The team said Rock suffered a broken shoulder, and later, team owner Jim Rosenblum told Fox Sports that Rock had been released from the hospital.

Meanwhile, Austin Hill blocked his way to his first career NASCAR Truck Series victory in a crash-marred season opener Friday night at Daytona International Speedway.

With only nine of the 32 trucks still running in the second overtime, Hill had to block Grant Enfinger for most of the final lap. He needed a last big, bold maneuver to hold off Enfinger as they rushed toward the checkered flag.

“When we went overtime, man, I was just so scared. So much stuff was running through my head,” Hill said. “That whole last lap my heart was pounding. I thought they were going to get to my outside and make it a drag race. I never thought in a million years I would win at Daytona.”

Hill won for Hattori Racing and solidified the team’s decision to release reigning series champion Brett Moffitt a month after Moffitt won the title. Hattori Racing struggled all last season with funding, but Moffitt won the final two races of the year to give the underdog team an unexpected championship.

Team owner Shige Hattori released Moffitt and signed Hill, who had some financial backing, in early January. The 24-year-old won for the first time in 52 career Truck series starts and Hattori has won three straight dating to last season.

Enfinger finished second and summed up the race as “carnage everywhere.”
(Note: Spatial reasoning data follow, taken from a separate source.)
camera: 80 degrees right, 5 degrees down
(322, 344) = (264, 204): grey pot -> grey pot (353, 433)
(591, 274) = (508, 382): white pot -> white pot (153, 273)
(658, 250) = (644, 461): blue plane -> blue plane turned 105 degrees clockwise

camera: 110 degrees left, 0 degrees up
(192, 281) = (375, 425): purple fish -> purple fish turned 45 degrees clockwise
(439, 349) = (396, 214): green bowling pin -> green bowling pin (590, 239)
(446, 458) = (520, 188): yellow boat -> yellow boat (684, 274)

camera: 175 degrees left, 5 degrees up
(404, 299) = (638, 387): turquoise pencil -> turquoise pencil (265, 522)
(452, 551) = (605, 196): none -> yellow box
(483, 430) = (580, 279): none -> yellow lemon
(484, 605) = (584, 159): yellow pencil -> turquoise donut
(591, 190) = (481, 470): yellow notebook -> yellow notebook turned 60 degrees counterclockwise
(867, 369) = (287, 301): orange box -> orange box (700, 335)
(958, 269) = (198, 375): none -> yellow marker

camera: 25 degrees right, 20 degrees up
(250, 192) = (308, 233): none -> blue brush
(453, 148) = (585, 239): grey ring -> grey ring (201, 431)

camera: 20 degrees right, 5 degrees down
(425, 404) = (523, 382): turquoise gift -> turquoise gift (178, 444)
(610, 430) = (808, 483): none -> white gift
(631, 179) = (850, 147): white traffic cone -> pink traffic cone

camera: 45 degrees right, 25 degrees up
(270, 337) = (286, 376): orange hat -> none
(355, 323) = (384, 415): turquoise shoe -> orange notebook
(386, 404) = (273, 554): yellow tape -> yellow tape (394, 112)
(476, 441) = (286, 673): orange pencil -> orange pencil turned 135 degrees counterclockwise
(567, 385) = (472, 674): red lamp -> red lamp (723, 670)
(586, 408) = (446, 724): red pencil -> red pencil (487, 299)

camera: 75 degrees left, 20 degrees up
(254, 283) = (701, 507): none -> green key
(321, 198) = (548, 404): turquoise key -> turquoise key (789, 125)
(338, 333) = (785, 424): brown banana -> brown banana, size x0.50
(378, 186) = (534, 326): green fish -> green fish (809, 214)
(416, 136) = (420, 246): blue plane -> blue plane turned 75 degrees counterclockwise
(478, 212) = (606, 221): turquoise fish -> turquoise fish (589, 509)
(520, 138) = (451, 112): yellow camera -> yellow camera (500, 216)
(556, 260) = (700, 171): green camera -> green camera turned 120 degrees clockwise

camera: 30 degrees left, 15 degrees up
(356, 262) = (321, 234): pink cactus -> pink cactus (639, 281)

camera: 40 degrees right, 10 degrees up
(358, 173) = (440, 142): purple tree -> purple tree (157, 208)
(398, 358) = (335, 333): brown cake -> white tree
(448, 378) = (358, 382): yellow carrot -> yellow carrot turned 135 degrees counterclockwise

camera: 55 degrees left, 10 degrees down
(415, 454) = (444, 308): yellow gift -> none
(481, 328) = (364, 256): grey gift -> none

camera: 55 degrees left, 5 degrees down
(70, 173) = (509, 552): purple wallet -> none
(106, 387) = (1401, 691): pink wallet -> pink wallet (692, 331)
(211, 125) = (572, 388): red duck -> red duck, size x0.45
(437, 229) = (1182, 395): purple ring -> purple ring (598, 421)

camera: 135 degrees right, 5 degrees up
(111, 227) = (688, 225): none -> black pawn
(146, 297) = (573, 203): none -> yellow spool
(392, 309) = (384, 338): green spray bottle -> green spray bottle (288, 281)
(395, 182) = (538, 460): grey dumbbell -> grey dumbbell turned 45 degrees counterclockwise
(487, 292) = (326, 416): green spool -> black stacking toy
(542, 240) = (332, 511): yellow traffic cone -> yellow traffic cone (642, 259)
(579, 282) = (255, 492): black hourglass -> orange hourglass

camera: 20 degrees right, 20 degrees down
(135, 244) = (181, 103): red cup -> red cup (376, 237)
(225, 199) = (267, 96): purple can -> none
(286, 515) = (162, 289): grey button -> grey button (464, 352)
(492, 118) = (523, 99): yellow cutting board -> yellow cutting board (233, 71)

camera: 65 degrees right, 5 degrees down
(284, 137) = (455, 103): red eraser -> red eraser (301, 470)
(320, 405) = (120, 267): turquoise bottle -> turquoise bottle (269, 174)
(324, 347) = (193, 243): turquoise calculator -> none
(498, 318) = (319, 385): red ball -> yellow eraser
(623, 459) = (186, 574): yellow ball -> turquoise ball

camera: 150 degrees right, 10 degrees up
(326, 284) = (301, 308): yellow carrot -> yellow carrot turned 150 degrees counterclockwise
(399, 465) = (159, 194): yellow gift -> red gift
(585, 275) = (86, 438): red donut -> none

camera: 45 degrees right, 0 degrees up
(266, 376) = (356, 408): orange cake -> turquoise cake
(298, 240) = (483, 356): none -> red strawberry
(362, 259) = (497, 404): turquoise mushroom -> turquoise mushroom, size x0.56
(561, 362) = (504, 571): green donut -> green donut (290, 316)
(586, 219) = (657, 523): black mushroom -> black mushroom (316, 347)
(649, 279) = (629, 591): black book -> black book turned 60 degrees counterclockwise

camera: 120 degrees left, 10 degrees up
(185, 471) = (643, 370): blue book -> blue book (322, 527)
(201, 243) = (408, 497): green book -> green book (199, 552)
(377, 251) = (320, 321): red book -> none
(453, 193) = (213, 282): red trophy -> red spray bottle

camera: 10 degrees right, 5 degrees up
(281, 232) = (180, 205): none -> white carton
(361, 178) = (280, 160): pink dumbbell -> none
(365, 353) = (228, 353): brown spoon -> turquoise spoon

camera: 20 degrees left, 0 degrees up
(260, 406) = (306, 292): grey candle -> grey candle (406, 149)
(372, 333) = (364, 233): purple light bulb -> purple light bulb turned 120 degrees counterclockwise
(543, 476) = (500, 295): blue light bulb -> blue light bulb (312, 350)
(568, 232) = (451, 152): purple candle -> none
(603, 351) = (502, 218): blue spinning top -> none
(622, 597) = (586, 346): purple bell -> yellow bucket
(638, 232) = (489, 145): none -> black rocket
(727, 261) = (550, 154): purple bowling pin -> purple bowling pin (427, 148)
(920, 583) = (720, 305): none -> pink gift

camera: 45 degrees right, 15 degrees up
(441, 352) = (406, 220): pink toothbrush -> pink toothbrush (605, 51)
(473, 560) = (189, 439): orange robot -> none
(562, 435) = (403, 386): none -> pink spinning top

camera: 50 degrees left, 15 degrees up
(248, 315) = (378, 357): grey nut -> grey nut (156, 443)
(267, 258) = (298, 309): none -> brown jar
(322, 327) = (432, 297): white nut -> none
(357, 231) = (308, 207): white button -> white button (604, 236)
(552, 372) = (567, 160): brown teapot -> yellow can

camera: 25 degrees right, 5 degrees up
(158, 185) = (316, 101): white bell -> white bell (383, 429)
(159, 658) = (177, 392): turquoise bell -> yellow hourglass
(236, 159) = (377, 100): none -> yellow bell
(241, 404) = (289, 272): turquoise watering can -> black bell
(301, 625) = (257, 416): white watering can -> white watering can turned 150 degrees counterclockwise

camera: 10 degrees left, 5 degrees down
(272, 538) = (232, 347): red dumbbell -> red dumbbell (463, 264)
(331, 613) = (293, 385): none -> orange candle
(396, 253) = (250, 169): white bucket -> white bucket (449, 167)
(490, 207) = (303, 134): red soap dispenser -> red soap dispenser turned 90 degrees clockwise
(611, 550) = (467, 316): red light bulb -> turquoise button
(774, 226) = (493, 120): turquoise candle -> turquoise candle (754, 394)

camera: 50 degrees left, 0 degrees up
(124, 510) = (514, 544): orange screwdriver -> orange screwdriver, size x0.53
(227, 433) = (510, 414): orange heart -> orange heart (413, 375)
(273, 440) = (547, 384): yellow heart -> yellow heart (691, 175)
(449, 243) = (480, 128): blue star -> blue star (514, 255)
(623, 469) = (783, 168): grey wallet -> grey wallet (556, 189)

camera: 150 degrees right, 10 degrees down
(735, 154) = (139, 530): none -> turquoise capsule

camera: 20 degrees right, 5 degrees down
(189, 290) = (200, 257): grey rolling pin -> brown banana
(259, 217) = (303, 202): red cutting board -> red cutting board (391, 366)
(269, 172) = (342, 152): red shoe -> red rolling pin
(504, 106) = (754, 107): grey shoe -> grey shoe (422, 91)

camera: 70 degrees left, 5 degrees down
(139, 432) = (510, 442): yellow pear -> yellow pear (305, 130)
Ross Chastain was third, followed by Spencer Boyd and Matt Crafton. Angela Ruch, the niece of 1990 Daytona 500 winner Derrike Cope, finished eighth. She and Natalie Decker both made the Truck series opener and are the only two women racing at NASCAR’s national level on opening weekend.

Ruch’s finish is the second highest for a female driver in the Truck series, trailing Jennifer Jo Cobb, who was sixth at Daytona in 2011.

Decker’s national debut ended just two laps into the race when a flat left front tire caused her truck to catch fire. She drove it to pit road as flames shot from under her hood and crew members helped pull Decker from the truck. One crew member used a little too much force as he shoved Decker out of the way and she stumbled over the pit wall.

Decker is trying to race in five different series this season, and Daytona was the first of 12 scheduled Truck series races.

The series opener featured three-wide racing that stretched five or more rows into the field, but it contributed to the race-record 11 cautions that eliminated all of the top contenders.

Marcus Lemonis, CEO of Truck series title sponsor Gander Outdoors, offered financial incentives to the competitors in the prerace drivers meeting. Lemonis, star of “The Profit” on CNBC, pledged an additional $10,000 and a travel trailer to the Daytona winner. He also promised a $100,000 bonus to the championship-winning crew as well as other incentives for the upcoming season.

“How come we’re not more fired up tonight? Are we fired up?” Lemonis said to the competitors.